Nonasymptotic performance analysis of ESPRIT and spatial-smoothing ESPRIT

TL;DR

This paper provides a nonasymptotic analysis of ESPRIT and spatial-smoothing ESPRIT, establishing bounds on frequency estimation errors with finite snapshots and SNR, supported by new matrix perturbation bounds and numerical validation.

Contribution

It introduces a novel nonasymptotic performance bound for ESPRIT methods with finite data and noise levels, extending classical matrix perturbation theory.

Findings

Frequency estimation error bounded by $C\frac{\max(\sigma, \sigma^2)}{\sqrt{L}}$ with high probability.

Results hold for finite snapshots and SNR, not just asymptotic regimes.

Extensions to MUSIC and SS-MUSIC are also demonstrated.

Abstract

This paper is concerned with the problem of frequency estimation from multiple-snapshot data. It is well-known that ESPRIT (and spatial-smoothing ESPRIT in presence of coherent sources or given limited snapshots) can locate the true frequencies if either the number of snapshots or the signal-to-noise ratio (SNR) approaches infinity.

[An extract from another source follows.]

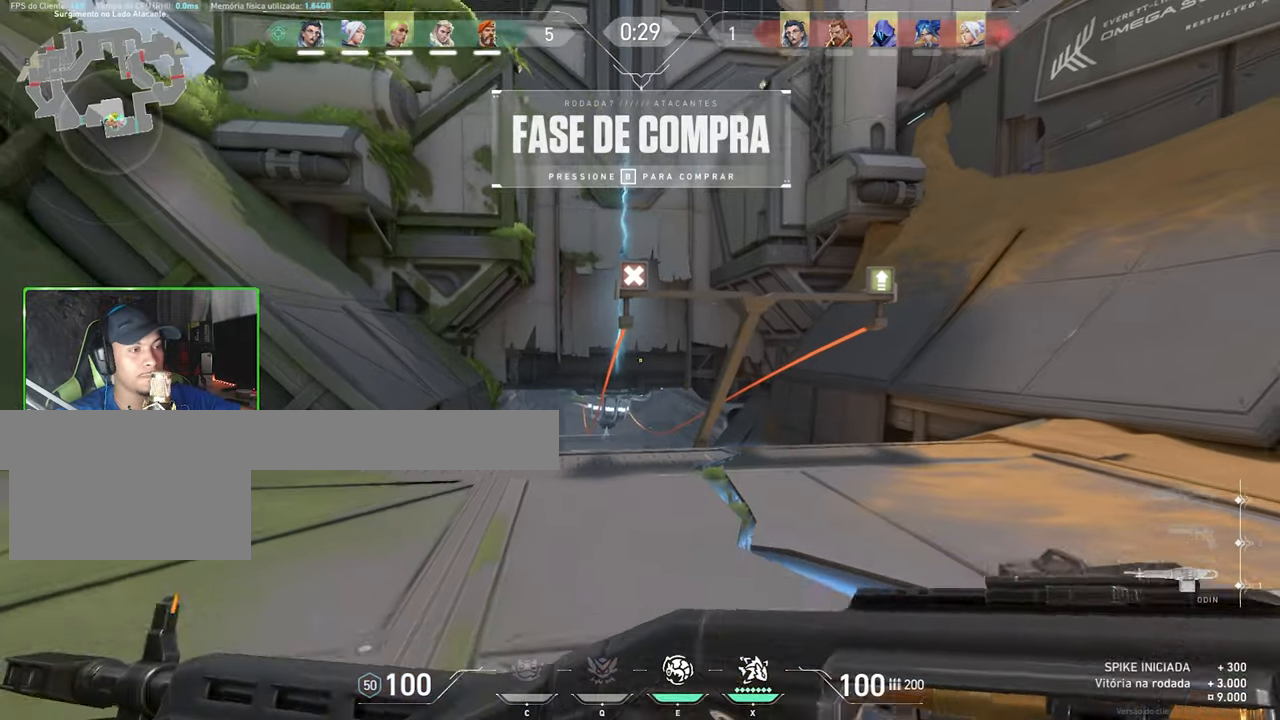
{"keys": ["d", "w"], "mouse": [], "events": [[433, "d", "down"]]}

In this paper, we analyze the nonasymptotic performance of ESPRIT and spatial-smoothing ESPRIT with finitely many snapshots and finite SNR. We show that the absolute frequency estimation error of ESPRIT (or spatial-smoothing ESPRIT) is bounded from above by $C\frac{\max(\sigma, \sigma^2)}{\sqrt{L}}$ with overwhelming probability, where $\sigma^2$ denotes the Gaussian noise variance, $L$ is the number of snapshots and $C$ is a coefficient independent of $L$ and $\sigma^2$, if and only if the true frequencies can be localized by ESPRIT (or spatial-smoothing ESPRIT) without noise or with infinitely many snapshots. Our results are obtained by deriving new matrix perturbation bounds and generalizing the classical Schur product theorem, which may be of independent interest. Extensions to MUSIC and SS-MUSIC are also made. Numerical results are provided corroborating our analysis.